Fractals are infinitely complex – infinite and complex are two carefully chosen descriptors. The Menger sponge is one of the classic construction fractals. Start with a cube. On each face draw a Tic-Tac-Toe grid of nine squares, then drill a rectangular tunnel straight through the middle square. Here’s a challenge: you can think of the result as a stack of n cubes whose side length is one-third the length of the original cube. What is n? (Spoiler alert: the answer starts with “tw” and rhymes with “n-t.”)
Like with many fractals, you then apply the same process to each of the smaller cubes, drilling tunnels through the sides of them and producing even smaller cubes. Then drill tunnels through the even smaller cubes, and so on. The final result is something like that shown in the top picture.
The Mega-Menger project is a “distributed fractal” project designed to result in the largest fractal ever built. It will use several million business cards assembled in twenty locations all over the world. The main sponsor in the United States is the Museum of Mathematics in New York City. More information can be found at Michigan, USA build.
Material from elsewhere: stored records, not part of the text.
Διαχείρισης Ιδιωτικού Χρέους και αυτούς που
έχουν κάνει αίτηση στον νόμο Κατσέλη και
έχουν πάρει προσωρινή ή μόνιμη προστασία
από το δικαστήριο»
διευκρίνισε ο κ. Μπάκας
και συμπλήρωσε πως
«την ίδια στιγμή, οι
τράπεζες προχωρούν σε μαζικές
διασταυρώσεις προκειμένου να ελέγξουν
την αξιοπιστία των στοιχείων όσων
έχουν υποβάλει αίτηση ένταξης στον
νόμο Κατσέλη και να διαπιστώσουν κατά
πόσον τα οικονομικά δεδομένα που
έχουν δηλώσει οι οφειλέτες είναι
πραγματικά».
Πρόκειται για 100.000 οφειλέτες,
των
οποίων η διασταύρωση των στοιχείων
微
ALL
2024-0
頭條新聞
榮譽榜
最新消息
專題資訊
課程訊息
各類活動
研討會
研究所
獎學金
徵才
The first step in the Mega-Menger construction is to fold six business cards into a cube. Twenty such cubes then get arranged into a larger cube with Menger-like holes. Then twenty of these cubes get arranged into a larger Menger-like sponge, called a “level one” sponge. (See a Roanoke College level one above.) Put twenty level one sponges together to make a level two sponge. (The eight level ones shown below make one side of a level two.) For those keeping score, we’re up to 8000 small cubes and 48000 business cards. Twenty level two sponges make a level three sponge, and the goal is to have twenty level three sponges to make the (level four) Mega-Menger sponge.
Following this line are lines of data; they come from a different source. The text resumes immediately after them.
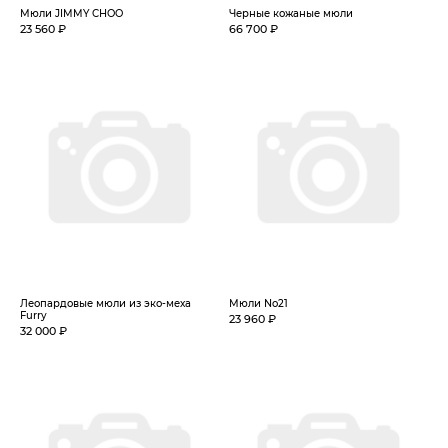
Мюли JIMMY CHOO
Черные кожаные мюли
23 560 ₽
66 700 ₽
Леопардовые мюли из эко-меха
Мюли No21
Furry
23 960 ₽
32 000 ₽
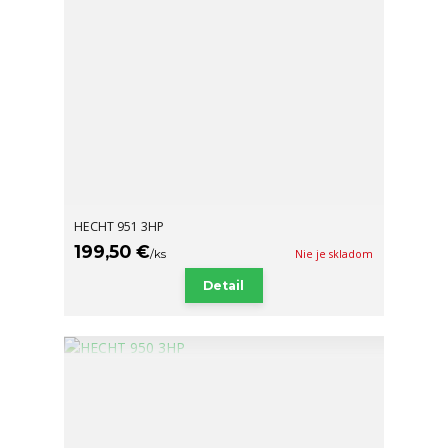
HECHT 951 3HP
199,50 €
/
ks
Nie je skladom
Detail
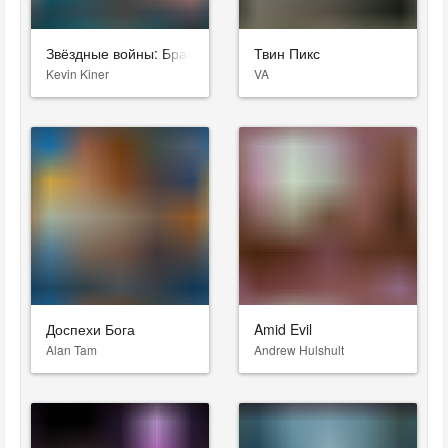
Звёздные войны: Бракованная партия
Твин Пикс
Kevin Kiner
VA
Доспехи Бога
Amid Evil
Alan Tam
Andrew Hulshult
That’s a big sponge! And a lot of business cards. And what is the result of this? Ideally, positive interest has been generated about mathematics and its connections to the arts. Perhaps it goes too far to think about thousands of people from around the world doing the same operations before joining talents to form a whole that is more impressive than the sum of its parts. But it’s a nice image, and it’s good that Roanoke College is a part of the picture.